Quale impresa

EMPOWERMENT FEMMINILE E INNOVAZIONE

I dati parlano chiaro: se è vero che tanto si è fatto – sia a livello nazionale che comunitario – per la promozione delle pari opportunità a vari livelli, tanto resta ancora da fare per l’empowerment femminile, soprattutto dopo la pandemia. La crisi pandemica ha infatti generato un rallentamento delle aspettative di emancipazione ed eguaglianza femminile.

Il quadro è complesso e, guardando all’innova­zione, racchiude in sé aspetti come l’educazione Stem, la presenza (o, meglio, l’assenza) delle don­ne nell’economia digitale e l’esacerbazione gene­rale di tutti i limiti preesistenti.  La consapevolezza è fondamentale per fare un passo avanti. E questo è il tempo per agire, seppur già con notevole ritardo.

ISTRUZIONE STEM: UN PROBLEMA DI GENDER SEGREGATION?

Giusto per citarne una: lo scorso 8 marzo ha preso il via “Il mese delle Stem”, iniziativa del Ministero dell’Istruzione (manco a dirlo sospesa durante la pandemia) volta a promuovere approfondimenti sull’uguaglianza e le pari opportunità, oltre – come suggerisce il nome – a incoraggiare lo studio delle discipline Stem tra le bambine e le ragazze, scar­dinando lo stereotipo di genere che le vorrebbe scarsamente inclini al sapere scientifico-tecnolo­gico.

Parallelamente, nel Pnrr oltre un miliardo di euro è riservato al rafforzamento dello studio di queste materie. Tutto bellissimo e, probabilmen­te, qualche risultato arriverà. Ma qual è la base di partenza? Secondo l’European Institute for Gender Equality persiste un problema di gender segre­gation, ossia la pressione esercitata sulle giovani donne affinché si dedichino a percorsi di studio e conseguentemente di vita considerati più affini al genere femminile.

La ricerca dell’Osservatorio Stem “Rethink Ste(a)m Education – A sustainable future through scientific, tech and humanistic skills” (promossa da Fondazione Deloitte e Gruppo di Iniziativa Italia­na) evidenzia che il problema non è tanto, non solo, italiano, ma coinvolge Paesi europei come Germa­nia, Francia, Spagna, Regno Unito e Malta, in cui i laureati in discipline Stem sono il 26% del totale dei “dottori”. Cifre bassissime, viste le sfide che ci attendono dietro l’angolo, dalla crisi climatica alla tran­sizione ecologica, senza trascurare i fronti dell’in­novazione tecnologica.

Ancora più critico è il numero di donne laureate in facoltà tecnico scientifiche: il 39% dei laureati totali Stem in Italia, un gender gap che rappresen­terebbe una perdita per l’economia europea pari al 3% del Pil pro-capite.

NON È UN’ECONOMIA DIGITALE PER DONNE?

Lo afferma il Women in Digital (WiD) Scoreboard 2020 della Commissione europea: solo il 17,7% de­gli specialisti Ict europei sono donne, percentuale che in Italia scende al 14,8%.

A monte c’è un gap di genere, in cui rientrano, an­cora, la scarsa istruzione Stem per le donne e l’al­trettanto scarsa occupazione delle stesse in man­sioni ad elevata digitalizzazione o con prospettive di crescita nelle nuove tecnologie, senza dimen­ticare che il sistema scolastico tutto è parecchio indietro in termini di programmi e strumenti.

Eppure, proprio l’innovazione digitale – che permea tutti i settori – rappresenta l’occasione per porta­re finalmente a termine il processo di inclusione e colmare il gender gap.

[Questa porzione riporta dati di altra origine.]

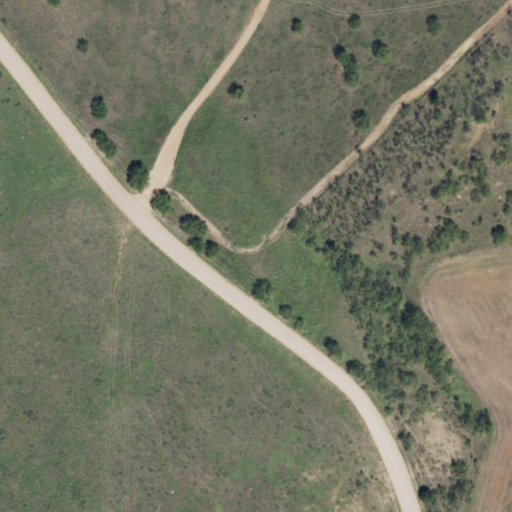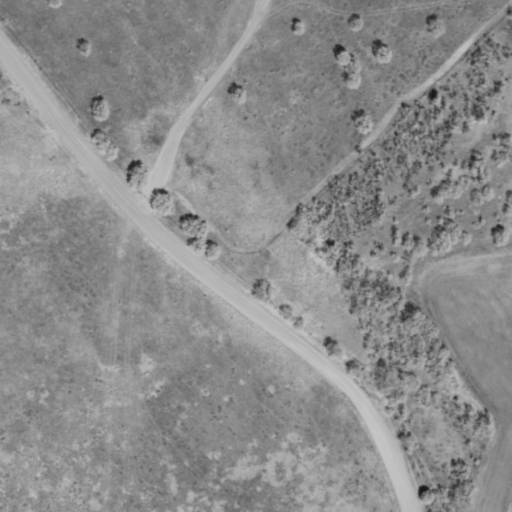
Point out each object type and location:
road: (207, 98)
road: (66, 124)
road: (289, 334)
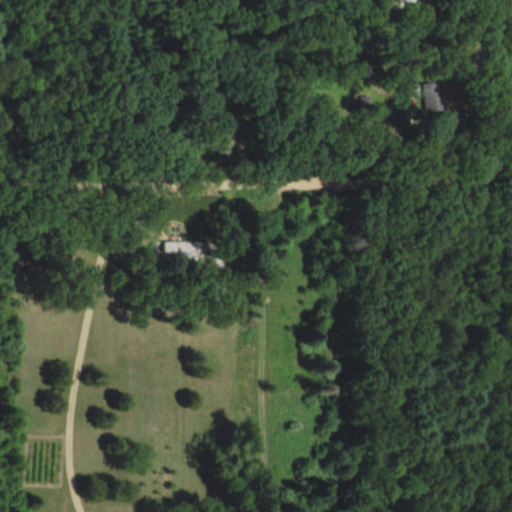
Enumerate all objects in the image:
building: (404, 1)
road: (482, 93)
building: (430, 96)
road: (256, 184)
building: (184, 249)
road: (239, 346)
road: (78, 347)
road: (482, 349)
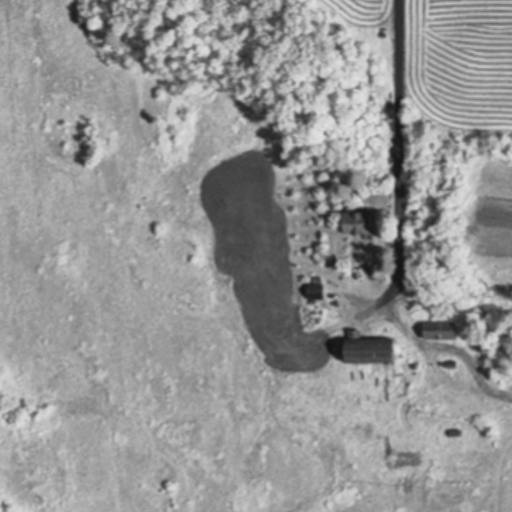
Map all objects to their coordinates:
road: (398, 157)
building: (363, 222)
building: (363, 226)
building: (417, 271)
building: (318, 290)
building: (319, 293)
building: (442, 328)
building: (444, 332)
building: (371, 346)
building: (376, 351)
building: (453, 363)
building: (457, 432)
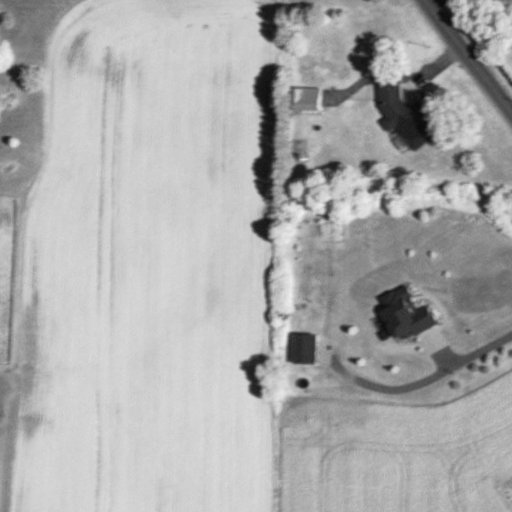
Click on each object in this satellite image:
road: (468, 55)
building: (302, 98)
building: (402, 116)
road: (470, 342)
building: (302, 349)
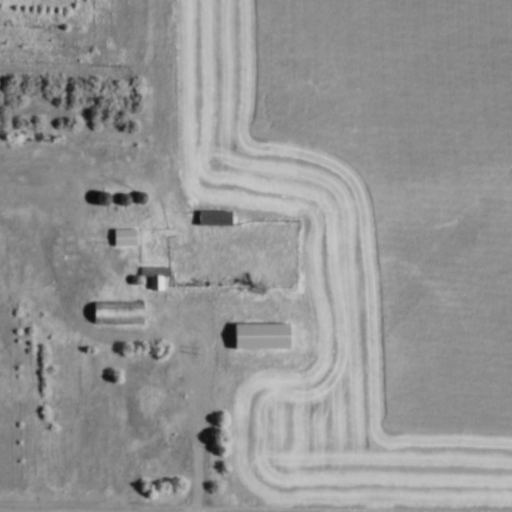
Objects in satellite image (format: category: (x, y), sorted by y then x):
silo: (142, 196)
silo: (102, 197)
silo: (125, 197)
building: (213, 215)
building: (214, 217)
building: (123, 235)
crop: (364, 235)
building: (125, 236)
silo: (134, 277)
building: (156, 280)
building: (116, 310)
building: (117, 312)
building: (264, 335)
building: (259, 336)
road: (179, 362)
road: (202, 383)
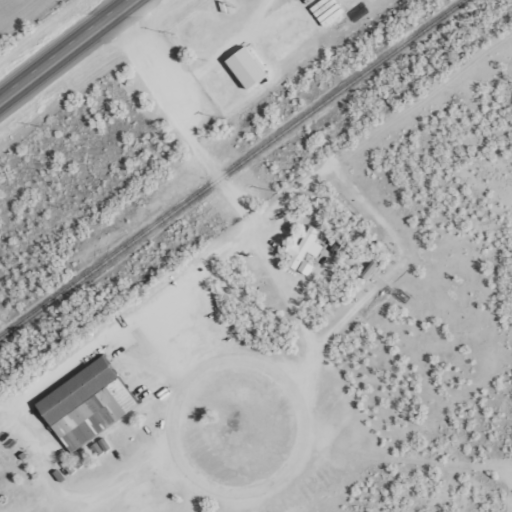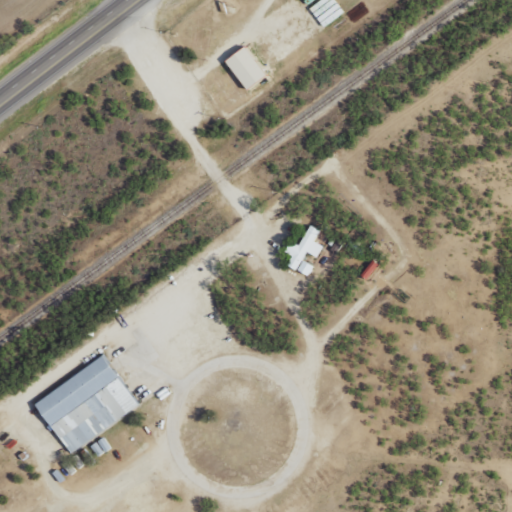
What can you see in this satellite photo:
road: (68, 52)
building: (241, 66)
railway: (229, 167)
building: (303, 251)
building: (84, 404)
building: (100, 446)
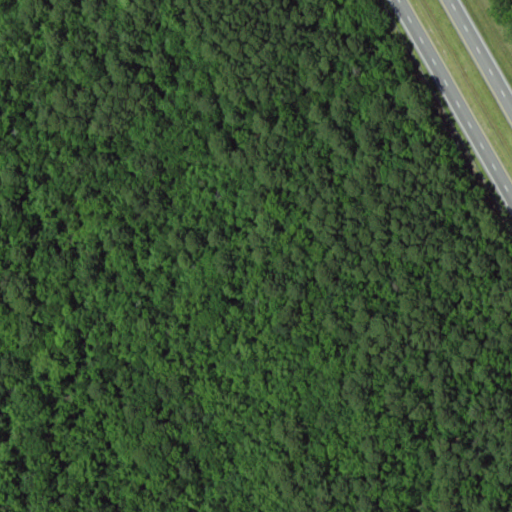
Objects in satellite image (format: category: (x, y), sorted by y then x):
road: (479, 56)
road: (454, 99)
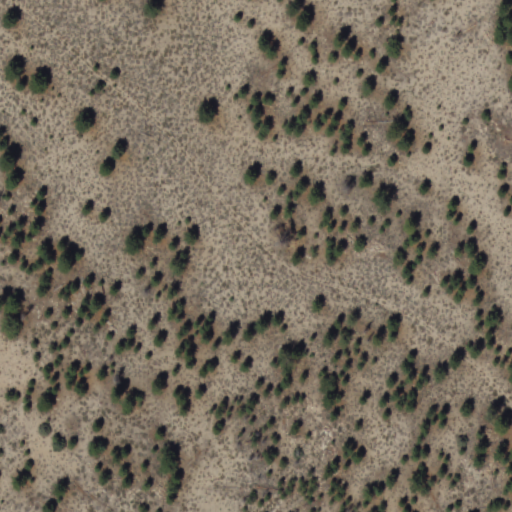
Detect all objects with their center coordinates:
road: (75, 153)
road: (247, 226)
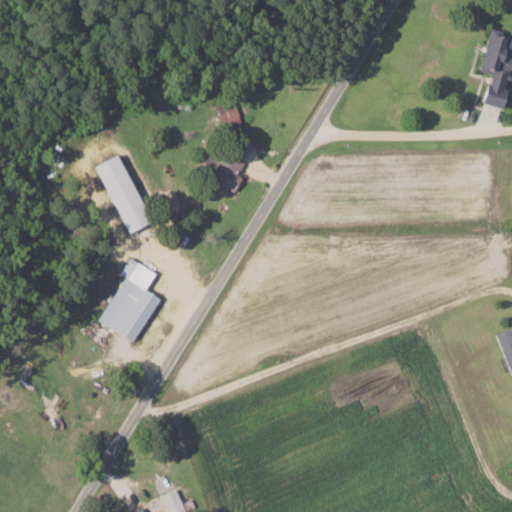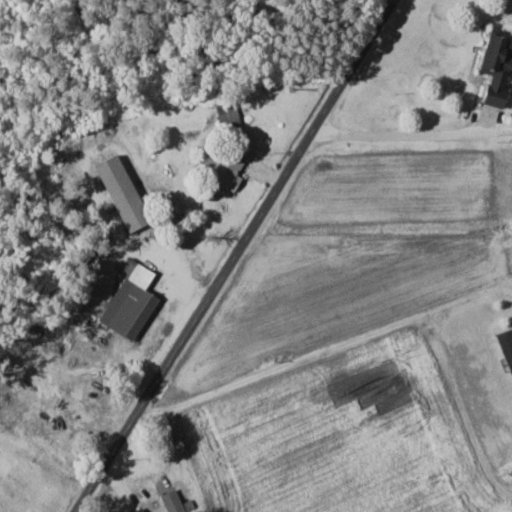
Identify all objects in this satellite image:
building: (494, 68)
building: (227, 114)
road: (410, 133)
building: (225, 172)
building: (118, 193)
road: (231, 256)
building: (127, 301)
building: (505, 347)
road: (318, 366)
building: (169, 501)
building: (136, 510)
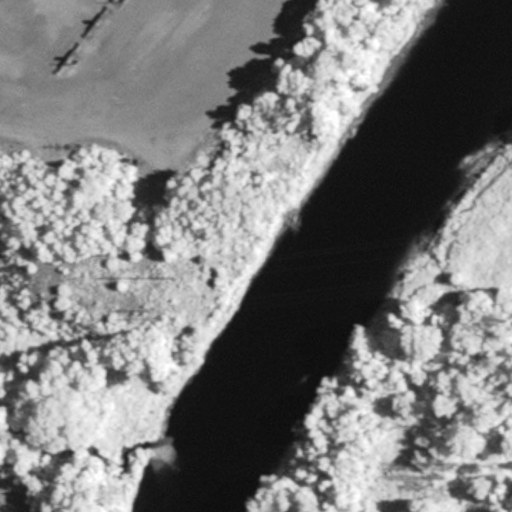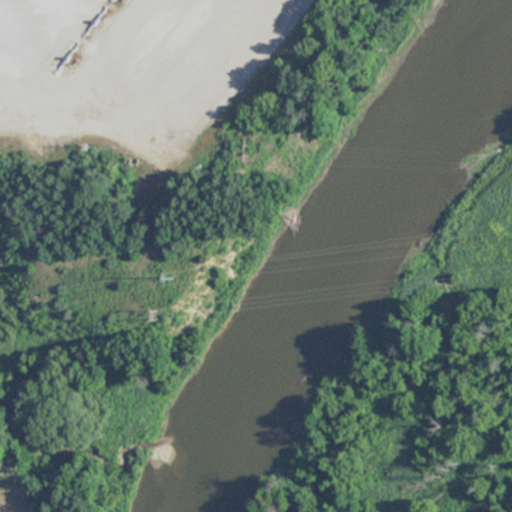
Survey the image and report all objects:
power tower: (188, 279)
river: (355, 280)
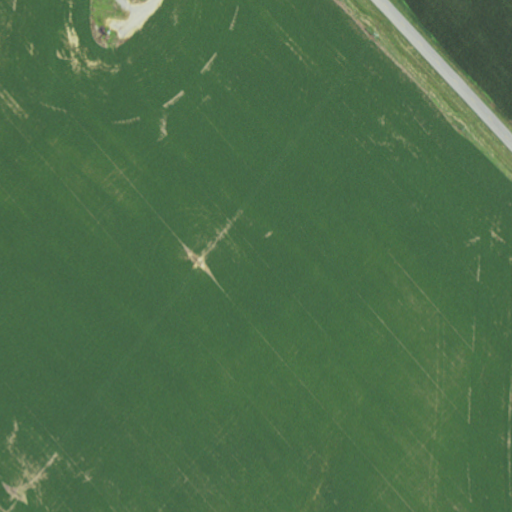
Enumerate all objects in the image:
road: (446, 70)
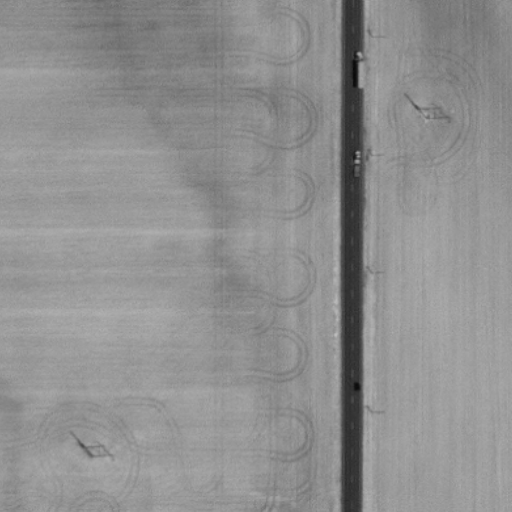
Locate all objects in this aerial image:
power tower: (420, 111)
road: (351, 256)
power tower: (86, 449)
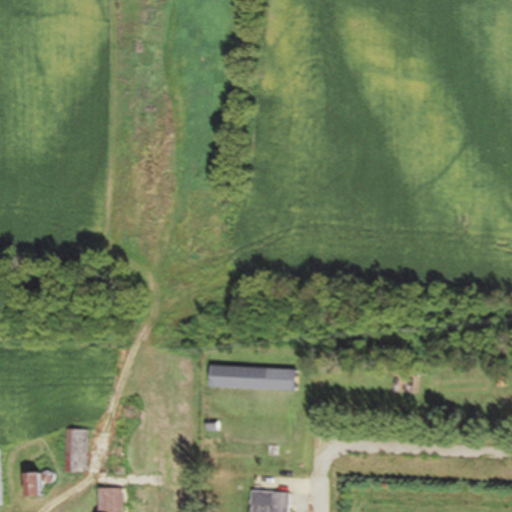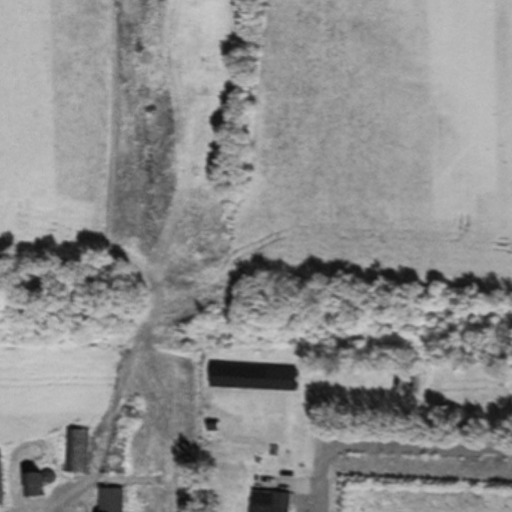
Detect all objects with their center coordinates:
road: (133, 275)
building: (252, 379)
building: (402, 385)
road: (387, 446)
building: (78, 452)
building: (31, 485)
building: (0, 490)
building: (109, 500)
building: (267, 502)
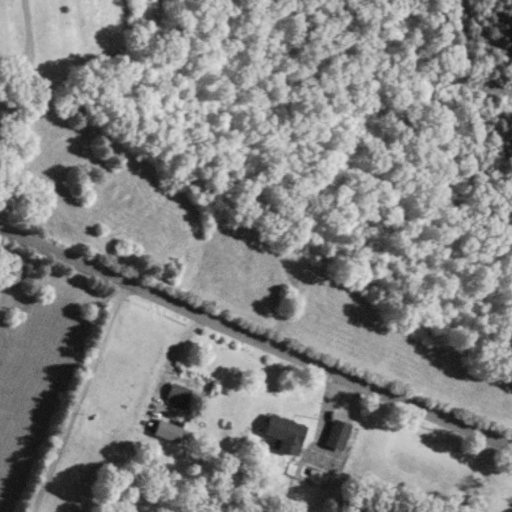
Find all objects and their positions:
road: (23, 64)
road: (253, 339)
building: (175, 394)
road: (74, 397)
road: (326, 416)
building: (165, 430)
building: (282, 432)
building: (335, 433)
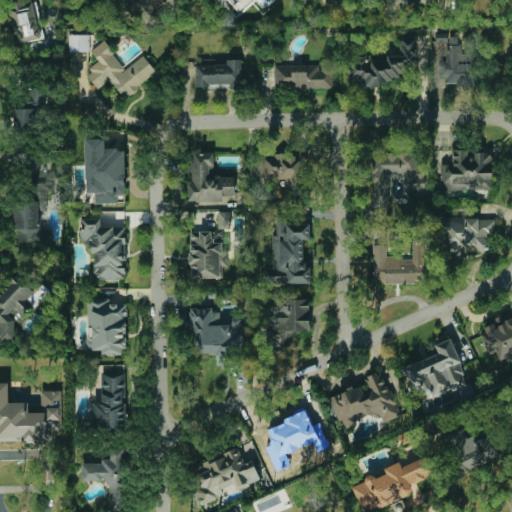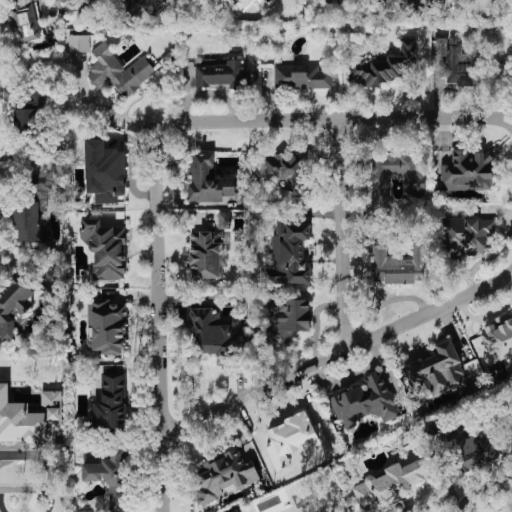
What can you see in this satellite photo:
building: (410, 2)
building: (239, 4)
building: (150, 9)
building: (27, 21)
building: (78, 43)
building: (453, 61)
building: (384, 65)
building: (118, 71)
building: (219, 75)
building: (303, 76)
road: (109, 112)
building: (28, 113)
road: (415, 117)
building: (286, 170)
building: (104, 171)
building: (467, 171)
building: (395, 180)
building: (208, 181)
building: (32, 216)
building: (465, 234)
road: (345, 235)
building: (106, 249)
building: (289, 252)
building: (207, 254)
building: (398, 266)
building: (15, 306)
building: (286, 317)
building: (107, 326)
building: (215, 333)
building: (499, 335)
building: (437, 370)
building: (365, 400)
building: (111, 402)
building: (30, 417)
building: (472, 449)
road: (40, 455)
building: (223, 474)
building: (111, 477)
building: (391, 484)
road: (26, 490)
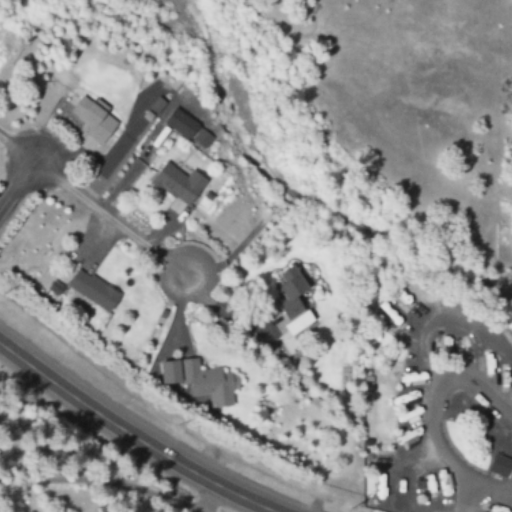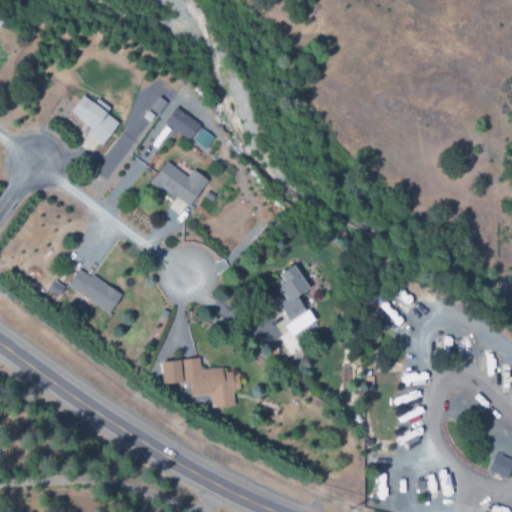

EMPOWERMENT FEMMINILE: LE SFIDE

Per prendere il treno dell’empowerment femmini­le è necessario che le donne possano approfondire, a tutti i livelli, le tematiche connesse alla tecno­logia, alla digitalizzazione, all’innovazione.

Il punto, probabilmente, non sta nell’imposizio­ne di quote rosa in stile riserva indiana: si tratta di riconoscere alle donne meriti, ruoli e capacità e coinvolgerle, sin dai primi gradi dell’istruzione, nelle tematiche connesse alla rivoluzione digitale, senza che venga richiesta loro una “maschilizza­zione” del lavoro.